:: PROBLEM TO WORK ON ::
Arrange the material below, from its first line through the line containing "17: (115, 308)", as a Markdown table with the columns Row and Line. Number each line and leave out any blank lines.

☆ ☆ ☆

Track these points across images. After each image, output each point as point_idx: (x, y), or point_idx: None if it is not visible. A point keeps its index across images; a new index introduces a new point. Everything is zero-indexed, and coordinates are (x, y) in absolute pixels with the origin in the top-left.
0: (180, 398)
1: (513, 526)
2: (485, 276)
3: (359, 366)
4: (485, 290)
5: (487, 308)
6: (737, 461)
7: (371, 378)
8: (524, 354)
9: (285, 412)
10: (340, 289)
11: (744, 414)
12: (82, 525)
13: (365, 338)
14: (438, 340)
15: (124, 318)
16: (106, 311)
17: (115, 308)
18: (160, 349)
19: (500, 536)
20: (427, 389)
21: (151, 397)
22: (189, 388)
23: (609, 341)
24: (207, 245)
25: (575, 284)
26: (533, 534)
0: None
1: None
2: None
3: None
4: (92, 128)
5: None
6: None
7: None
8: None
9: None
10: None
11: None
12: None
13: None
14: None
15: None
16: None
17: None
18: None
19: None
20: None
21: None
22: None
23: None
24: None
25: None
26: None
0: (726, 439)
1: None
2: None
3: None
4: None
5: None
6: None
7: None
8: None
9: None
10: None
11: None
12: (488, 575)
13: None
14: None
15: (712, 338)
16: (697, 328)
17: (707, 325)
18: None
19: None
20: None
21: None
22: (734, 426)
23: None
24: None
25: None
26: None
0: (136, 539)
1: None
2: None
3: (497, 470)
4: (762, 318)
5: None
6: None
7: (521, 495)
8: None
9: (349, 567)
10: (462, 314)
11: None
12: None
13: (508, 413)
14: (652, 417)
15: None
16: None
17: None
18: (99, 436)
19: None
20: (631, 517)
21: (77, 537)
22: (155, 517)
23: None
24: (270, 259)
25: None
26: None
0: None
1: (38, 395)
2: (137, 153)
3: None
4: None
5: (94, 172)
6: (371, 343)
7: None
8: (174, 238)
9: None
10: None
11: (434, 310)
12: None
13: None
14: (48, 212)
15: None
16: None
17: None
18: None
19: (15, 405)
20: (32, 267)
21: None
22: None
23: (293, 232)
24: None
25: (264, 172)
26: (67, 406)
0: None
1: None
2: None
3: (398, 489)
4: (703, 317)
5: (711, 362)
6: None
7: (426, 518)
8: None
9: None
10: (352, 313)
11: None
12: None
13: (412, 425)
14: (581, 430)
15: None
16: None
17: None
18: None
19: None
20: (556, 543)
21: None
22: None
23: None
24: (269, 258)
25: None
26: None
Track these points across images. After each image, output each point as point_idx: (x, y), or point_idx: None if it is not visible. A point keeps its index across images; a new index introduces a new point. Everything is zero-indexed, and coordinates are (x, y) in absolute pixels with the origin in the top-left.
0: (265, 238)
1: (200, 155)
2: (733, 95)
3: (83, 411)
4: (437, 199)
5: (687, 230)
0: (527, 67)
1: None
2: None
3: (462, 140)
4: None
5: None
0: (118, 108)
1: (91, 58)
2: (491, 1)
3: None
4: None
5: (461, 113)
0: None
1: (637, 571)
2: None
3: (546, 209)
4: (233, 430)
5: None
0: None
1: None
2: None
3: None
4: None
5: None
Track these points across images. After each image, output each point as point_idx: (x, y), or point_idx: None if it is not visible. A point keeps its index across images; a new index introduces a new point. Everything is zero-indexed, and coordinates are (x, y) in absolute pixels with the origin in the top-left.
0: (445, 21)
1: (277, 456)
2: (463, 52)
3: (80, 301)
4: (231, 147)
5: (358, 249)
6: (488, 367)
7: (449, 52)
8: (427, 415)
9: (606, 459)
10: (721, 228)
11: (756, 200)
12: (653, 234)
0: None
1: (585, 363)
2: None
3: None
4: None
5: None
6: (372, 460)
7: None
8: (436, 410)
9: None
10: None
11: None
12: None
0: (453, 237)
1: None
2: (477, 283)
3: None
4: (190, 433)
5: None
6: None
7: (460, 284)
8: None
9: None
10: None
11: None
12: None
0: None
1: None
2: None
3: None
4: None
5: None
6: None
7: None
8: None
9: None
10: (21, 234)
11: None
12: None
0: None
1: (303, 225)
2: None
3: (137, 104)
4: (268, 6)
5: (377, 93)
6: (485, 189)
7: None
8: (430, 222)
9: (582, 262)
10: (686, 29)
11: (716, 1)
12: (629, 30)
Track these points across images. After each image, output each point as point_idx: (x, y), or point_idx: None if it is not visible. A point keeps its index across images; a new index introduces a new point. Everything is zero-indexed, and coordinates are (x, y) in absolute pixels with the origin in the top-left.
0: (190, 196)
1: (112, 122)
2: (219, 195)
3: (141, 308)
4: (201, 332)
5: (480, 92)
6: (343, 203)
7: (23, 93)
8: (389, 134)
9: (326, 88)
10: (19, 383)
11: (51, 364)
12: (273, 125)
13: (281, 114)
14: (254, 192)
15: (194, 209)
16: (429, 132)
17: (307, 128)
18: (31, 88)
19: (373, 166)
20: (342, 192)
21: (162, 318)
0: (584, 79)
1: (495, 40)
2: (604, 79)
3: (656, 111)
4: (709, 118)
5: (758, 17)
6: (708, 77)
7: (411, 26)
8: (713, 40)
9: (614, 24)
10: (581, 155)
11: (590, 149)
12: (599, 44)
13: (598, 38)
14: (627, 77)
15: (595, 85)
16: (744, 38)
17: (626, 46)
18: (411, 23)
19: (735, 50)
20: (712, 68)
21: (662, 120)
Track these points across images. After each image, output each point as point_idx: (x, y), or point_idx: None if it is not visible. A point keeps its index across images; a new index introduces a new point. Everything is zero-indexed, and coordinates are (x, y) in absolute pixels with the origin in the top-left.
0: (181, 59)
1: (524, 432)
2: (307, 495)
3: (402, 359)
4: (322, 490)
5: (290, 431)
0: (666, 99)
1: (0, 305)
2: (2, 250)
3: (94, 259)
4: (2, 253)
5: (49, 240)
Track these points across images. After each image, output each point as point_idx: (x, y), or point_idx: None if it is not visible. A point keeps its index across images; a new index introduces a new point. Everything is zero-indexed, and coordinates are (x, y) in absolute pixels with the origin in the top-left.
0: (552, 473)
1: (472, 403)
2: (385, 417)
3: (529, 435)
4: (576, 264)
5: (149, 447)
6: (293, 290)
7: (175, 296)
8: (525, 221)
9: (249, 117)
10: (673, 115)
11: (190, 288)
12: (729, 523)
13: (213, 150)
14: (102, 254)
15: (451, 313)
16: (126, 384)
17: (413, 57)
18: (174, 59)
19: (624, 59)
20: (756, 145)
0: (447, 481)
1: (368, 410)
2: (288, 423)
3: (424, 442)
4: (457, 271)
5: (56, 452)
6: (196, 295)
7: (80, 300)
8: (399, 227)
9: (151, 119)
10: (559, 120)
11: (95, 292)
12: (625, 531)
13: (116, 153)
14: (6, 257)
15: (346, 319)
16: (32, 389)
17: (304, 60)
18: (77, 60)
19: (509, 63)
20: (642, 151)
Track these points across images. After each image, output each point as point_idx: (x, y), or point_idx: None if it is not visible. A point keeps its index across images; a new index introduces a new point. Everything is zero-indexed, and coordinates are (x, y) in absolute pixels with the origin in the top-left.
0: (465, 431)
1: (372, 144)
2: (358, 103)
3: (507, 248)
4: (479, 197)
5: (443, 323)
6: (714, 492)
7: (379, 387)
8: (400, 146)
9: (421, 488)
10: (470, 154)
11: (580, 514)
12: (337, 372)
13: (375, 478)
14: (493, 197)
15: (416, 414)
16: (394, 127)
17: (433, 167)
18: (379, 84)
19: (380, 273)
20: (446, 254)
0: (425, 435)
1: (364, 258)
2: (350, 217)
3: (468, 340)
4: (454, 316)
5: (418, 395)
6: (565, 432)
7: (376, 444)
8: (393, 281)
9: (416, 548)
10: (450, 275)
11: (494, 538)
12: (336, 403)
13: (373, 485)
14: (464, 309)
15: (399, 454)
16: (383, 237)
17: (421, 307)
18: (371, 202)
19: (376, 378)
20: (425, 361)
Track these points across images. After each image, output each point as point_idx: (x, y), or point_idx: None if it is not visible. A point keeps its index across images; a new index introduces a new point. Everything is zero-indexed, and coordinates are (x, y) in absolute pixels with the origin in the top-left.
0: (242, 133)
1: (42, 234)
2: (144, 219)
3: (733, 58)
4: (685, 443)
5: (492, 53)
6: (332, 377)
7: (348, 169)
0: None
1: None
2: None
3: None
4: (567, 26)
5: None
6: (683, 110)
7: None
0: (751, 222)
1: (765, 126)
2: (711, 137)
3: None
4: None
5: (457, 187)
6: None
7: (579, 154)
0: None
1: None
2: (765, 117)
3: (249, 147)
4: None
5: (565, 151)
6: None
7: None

☆ ☆ ☆

:: CORRECT RESULT ::
| Row | Line |
|---|---|
| 1 | Track these points across images. After each image, output each point as point_idx: (x, y), or point_idx: None if it is not visible. A point keeps its index across images; a new index introduces a new point. Everything is zero-indexed, and coordinates are (x, y) in absolute pixels with the origin in the top-left. |
| 2 | 0: (180, 398) |
| 3 | 1: (513, 526) |
| 4 | 2: (485, 276) |
| 5 | 3: (359, 366) |
| 6 | 4: (485, 290) |
| 7 | 5: (487, 308) |
| 8 | 6: (737, 461) |
| 9 | 7: (371, 378) |
| 10 | 8: (524, 354) |
| 11 | 9: (285, 412) |
| 12 | 10: (340, 289) |
| 13 | 11: (744, 414) |
| 14 | 12: (82, 525) |
| 15 | 13: (365, 338) |
| 16 | 14: (438, 340) |
| 17 | 15: (124, 318) |
| 18 | 16: (106, 311) |
| 19 | 17: (115, 308) |